» **REQUIRED ACTION**
Could you quote the entries below word for word, from the very first line through the line that contains "Reading right to", including both of those lines?

» **RECORD EXCERPTS**
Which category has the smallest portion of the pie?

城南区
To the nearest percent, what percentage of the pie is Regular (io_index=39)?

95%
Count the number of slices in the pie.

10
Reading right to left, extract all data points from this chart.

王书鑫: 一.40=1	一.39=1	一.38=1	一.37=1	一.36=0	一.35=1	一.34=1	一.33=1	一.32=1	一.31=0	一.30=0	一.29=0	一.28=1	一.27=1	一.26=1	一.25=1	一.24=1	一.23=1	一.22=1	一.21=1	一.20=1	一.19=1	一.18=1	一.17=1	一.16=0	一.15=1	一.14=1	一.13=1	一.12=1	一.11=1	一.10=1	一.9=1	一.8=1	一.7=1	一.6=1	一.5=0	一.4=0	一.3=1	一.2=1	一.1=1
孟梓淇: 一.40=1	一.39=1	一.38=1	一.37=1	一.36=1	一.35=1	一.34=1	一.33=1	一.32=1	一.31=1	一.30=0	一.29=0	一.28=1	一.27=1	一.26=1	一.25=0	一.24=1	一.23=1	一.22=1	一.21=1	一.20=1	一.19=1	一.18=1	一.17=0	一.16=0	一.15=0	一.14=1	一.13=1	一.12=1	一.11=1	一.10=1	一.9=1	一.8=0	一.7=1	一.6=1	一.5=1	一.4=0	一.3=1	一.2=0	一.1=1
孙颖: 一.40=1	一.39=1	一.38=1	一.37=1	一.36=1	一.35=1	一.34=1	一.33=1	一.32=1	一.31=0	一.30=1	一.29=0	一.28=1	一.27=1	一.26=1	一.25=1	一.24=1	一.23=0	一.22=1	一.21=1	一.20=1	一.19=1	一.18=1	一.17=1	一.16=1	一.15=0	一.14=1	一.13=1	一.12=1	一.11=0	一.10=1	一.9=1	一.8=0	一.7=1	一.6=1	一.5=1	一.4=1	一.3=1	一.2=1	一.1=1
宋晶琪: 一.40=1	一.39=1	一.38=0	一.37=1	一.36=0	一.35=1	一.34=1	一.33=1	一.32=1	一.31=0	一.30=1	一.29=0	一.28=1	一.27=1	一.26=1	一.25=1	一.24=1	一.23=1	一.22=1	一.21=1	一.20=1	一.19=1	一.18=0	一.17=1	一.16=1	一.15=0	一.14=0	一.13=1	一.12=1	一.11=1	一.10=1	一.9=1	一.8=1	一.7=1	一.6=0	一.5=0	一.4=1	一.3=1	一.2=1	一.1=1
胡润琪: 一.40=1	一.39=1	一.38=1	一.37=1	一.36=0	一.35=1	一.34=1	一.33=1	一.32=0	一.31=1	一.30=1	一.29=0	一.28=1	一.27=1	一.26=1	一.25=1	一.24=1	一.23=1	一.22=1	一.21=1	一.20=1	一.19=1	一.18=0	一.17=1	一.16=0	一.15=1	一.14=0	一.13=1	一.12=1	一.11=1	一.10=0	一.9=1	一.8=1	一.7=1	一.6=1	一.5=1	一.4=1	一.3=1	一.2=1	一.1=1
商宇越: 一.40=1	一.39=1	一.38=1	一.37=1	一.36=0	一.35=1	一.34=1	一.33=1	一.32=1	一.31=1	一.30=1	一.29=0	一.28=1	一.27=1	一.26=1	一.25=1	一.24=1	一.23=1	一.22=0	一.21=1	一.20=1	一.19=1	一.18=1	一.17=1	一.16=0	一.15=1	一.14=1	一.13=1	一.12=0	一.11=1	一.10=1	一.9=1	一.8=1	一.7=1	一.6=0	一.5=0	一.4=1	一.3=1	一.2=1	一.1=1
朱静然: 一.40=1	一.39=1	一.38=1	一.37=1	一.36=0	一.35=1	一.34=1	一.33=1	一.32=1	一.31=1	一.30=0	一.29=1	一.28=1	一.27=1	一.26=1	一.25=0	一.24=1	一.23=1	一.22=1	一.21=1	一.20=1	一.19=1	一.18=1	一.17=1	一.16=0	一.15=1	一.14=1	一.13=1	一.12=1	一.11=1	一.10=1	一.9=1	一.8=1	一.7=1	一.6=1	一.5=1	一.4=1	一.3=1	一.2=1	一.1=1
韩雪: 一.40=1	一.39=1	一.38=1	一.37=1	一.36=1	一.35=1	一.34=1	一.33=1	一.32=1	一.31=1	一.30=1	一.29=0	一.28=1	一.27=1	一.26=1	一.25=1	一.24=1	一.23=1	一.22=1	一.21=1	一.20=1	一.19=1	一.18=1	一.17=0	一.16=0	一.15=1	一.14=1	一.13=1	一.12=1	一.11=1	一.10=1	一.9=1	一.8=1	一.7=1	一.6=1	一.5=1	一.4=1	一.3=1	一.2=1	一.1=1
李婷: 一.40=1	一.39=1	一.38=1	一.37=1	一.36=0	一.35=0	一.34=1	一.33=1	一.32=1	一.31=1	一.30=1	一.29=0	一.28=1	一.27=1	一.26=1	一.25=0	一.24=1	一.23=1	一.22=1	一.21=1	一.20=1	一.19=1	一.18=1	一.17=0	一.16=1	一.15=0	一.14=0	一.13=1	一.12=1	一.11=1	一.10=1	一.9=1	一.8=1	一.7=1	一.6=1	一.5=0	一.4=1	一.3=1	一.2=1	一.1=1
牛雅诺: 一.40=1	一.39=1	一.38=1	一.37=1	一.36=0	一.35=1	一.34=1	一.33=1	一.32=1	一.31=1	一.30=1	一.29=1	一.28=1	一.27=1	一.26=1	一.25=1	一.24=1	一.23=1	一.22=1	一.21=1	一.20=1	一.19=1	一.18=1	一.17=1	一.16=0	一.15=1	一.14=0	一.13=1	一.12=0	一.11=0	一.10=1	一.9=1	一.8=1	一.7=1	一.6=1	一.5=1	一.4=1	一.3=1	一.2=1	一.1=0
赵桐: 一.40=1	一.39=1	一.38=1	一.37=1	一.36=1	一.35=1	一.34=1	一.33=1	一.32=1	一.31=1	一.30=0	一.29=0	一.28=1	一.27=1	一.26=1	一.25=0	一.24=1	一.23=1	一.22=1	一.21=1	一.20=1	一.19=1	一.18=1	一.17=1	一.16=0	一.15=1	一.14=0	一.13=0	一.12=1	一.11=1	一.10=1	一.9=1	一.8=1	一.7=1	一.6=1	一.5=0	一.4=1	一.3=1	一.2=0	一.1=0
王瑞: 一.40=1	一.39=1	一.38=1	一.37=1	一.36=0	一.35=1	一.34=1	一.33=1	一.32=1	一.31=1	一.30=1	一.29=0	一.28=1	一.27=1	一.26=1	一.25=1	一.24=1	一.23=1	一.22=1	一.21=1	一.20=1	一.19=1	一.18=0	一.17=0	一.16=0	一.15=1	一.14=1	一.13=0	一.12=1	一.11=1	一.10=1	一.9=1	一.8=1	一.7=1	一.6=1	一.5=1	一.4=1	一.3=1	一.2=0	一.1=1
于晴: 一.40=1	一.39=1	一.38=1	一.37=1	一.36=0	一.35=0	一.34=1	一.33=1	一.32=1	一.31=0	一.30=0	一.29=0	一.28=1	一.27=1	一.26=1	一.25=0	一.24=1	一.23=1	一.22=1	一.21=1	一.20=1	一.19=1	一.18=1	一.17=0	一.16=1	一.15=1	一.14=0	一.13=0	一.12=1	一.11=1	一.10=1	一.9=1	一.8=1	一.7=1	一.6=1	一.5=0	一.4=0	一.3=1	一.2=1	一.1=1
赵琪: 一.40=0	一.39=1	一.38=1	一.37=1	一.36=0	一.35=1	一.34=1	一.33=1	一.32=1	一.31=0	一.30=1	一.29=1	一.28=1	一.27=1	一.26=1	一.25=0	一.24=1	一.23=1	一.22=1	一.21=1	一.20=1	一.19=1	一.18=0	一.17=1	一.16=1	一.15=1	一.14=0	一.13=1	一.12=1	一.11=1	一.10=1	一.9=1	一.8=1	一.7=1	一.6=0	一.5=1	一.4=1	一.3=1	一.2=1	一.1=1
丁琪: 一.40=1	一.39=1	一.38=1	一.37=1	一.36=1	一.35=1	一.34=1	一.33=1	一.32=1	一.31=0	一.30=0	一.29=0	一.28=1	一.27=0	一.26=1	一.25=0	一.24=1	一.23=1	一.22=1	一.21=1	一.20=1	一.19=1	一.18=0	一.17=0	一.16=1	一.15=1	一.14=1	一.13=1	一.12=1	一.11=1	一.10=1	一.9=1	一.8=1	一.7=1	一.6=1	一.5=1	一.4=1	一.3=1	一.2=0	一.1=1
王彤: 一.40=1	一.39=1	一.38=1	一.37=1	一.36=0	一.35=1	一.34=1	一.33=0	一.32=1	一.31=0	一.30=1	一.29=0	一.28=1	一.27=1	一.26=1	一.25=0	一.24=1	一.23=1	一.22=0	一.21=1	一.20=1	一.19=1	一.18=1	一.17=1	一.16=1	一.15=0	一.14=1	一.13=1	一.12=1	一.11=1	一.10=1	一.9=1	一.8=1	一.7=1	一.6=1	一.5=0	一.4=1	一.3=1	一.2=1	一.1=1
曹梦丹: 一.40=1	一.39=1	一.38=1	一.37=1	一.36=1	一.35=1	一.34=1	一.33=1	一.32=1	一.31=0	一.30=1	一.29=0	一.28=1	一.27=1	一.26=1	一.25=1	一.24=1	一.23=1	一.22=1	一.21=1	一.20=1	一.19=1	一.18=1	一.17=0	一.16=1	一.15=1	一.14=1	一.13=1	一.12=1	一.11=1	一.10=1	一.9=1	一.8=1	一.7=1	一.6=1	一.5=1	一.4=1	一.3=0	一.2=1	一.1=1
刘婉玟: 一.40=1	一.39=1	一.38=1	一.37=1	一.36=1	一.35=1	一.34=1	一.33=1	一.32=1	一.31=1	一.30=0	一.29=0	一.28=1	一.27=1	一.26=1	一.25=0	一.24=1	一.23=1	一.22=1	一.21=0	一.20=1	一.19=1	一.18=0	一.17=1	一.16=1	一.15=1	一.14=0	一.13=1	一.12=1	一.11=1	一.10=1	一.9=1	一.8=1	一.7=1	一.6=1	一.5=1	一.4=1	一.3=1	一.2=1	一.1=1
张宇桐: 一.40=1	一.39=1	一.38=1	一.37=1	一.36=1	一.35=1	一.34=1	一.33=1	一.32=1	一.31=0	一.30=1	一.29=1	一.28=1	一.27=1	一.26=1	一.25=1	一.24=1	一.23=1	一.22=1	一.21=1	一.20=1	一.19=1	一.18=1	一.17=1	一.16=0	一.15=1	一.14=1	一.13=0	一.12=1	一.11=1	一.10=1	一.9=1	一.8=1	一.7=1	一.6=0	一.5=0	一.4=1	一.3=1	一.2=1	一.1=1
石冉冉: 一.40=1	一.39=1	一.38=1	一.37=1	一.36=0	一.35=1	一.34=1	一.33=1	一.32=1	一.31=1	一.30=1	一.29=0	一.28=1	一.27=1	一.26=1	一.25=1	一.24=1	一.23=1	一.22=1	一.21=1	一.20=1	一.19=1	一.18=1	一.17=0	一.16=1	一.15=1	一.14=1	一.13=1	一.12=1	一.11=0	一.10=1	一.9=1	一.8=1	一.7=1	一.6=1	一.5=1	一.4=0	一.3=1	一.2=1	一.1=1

» **ANSWER TO THIS TASK**
Which category has the smallest portion of the pie?

城南区
To the nearest percent, what percentage of the pie is Regular (io_index=39)?

95%
Count the number of slices in the pie.

10
Reading right to left, extract all data points from this chart.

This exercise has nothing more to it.